Каким-то чудом почти полностью сохранился и еще один, довольно неуклюжий сарай из неоструганных бревен, с маленькими, густо зарешеченными оконцами. Сарай этот был построен еще при польских панах и служил острогом. Немецкие оккупанты тоже использовали строение по прямому назначению: польские жандармы держали здесь взаперти украинских крестьян, гитлеровцы бросали сюда украинских и польских патриотов. По склонам гор были разбросаны виллы, принадлежавшие местным богачам — жандармским офицерам, сборщикам налогов, крупным арендаторам и владельцам лесопилок. Сейчас эти постройки были без крыш и дверей. Но каменные стены стояли нерушимо.

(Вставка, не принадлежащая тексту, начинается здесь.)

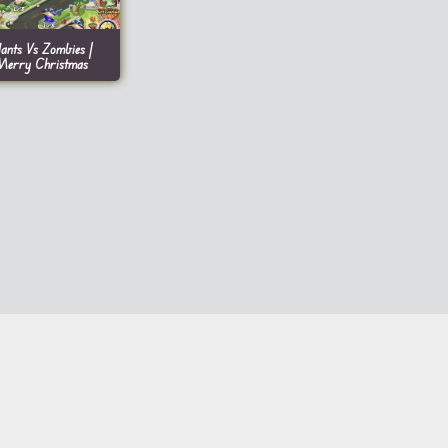
lants Vs Zombies |
Merry Christmas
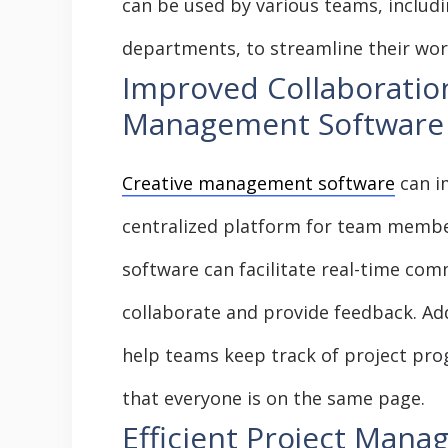
can be used by various teams, includi
departments, to streamline their wo
Improved Collaboration
Management Software
Creative management software
can i
centralized platform for team membe
software can facilitate real-time com
collaborate and provide feedback. Ad
help teams keep track of project prog
that everyone is on the same page.
Efficient Project Mana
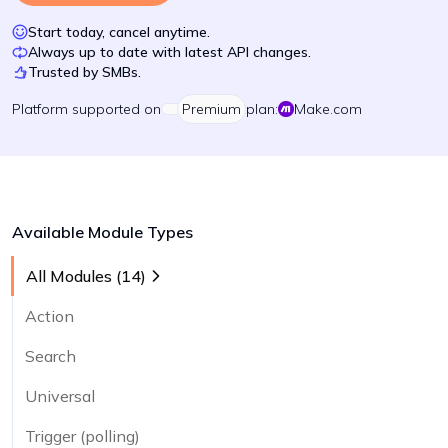
Start today, cancel anytime.
Always up to date with latest API changes.
Trusted by SMBs.
Platform
supported on
Premium
plan:
Make.com
Available Module Types
All Modules (
14
)
Action
Search
Universal
Trigger (polling)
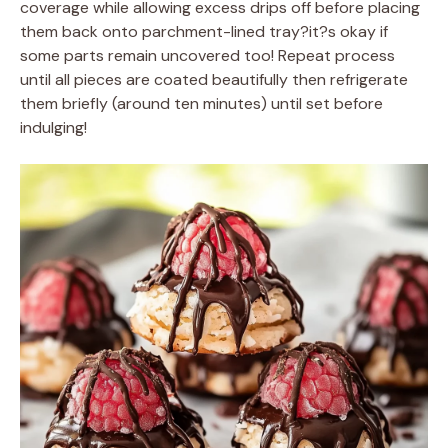
coverage while allowing excess drips off before placing
them back onto parchment-lined tray?it?s okay if
some parts remain uncovered too! Repeat process
until all pieces are coated beautifully then refrigerate
them briefly (around ten minutes) until set before
indulging!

В бывшей тюрьме разместили лазарет. В поповском доме расположились командование и охрана временного лагеря: молодой капитан-украинец, два младших лейтенанта, один сержант и восемь бойцов. Из пяти комнат поповского дома эти двенадцать человек заняли всего две. Остальные три были резервированы под провиантский склад.

Капитан разослал всюду, куда мог, телеграммы, прося помочь продовольствием. Ответ пришел только из штаба фронта, да и то малоутешительный. Отчаявшись придумать что-нибудь поумнее, капитан вышел с двумя солдатами на шоссе и начал останавливать все проходившие мимо машины, буквально вымаливая у них провиант для вверенных ему военнопленных. В большинстве случаев над ними только смеялись, и все же порой удавалось то тут, то там заполучить хоть по нескольку центнеров хлеба. Как-то при попытке остановить танковую колонну капитан чуть было не попал под танк, но успел отскочить в придорожную канаву. В другой раз, когда он вздумал остановить штаб какого-то артиллерийского полка, его немедленно взяли под арест в полной уверенности, что он пьян. Допрашивавший его артиллерийский подполковник даже потребовал, чтобы капитан на него дыхнул.

— Гм… подумать только, ни в одном глазу! — заметил он с удивлением.

Подполковник распорядился отправить с капитаном одного из своих политработников. В результате через несколько часов в лагерь прибыли девять грузовиков с продовольствием и медикаментами, а насчет положения военнопленных посетивший их офицер послал срочное донесение в политуправление фронта. Получив его, начал политуправления немедленно снарядил в дорогу Балинта, Олднера и Тольнаи. Одновременно была разослана соответствующая телеграмма всем политотделам воинских частей, продвигавшихся в районе горной долины.

Майор Балинт и его спутники отправились в путь на рассвете, рассчитывая к восьми часам утра добраться до места назначения. Однако прибыли они в лагерь лишь в сумерки. Весь день, как и предыдущие двое суток, непрерывно сеял мелкий неотвязный дождь. Дорогу развезло, обмундирование отяжелело. Казалось, что все тело пропиталось сыростью.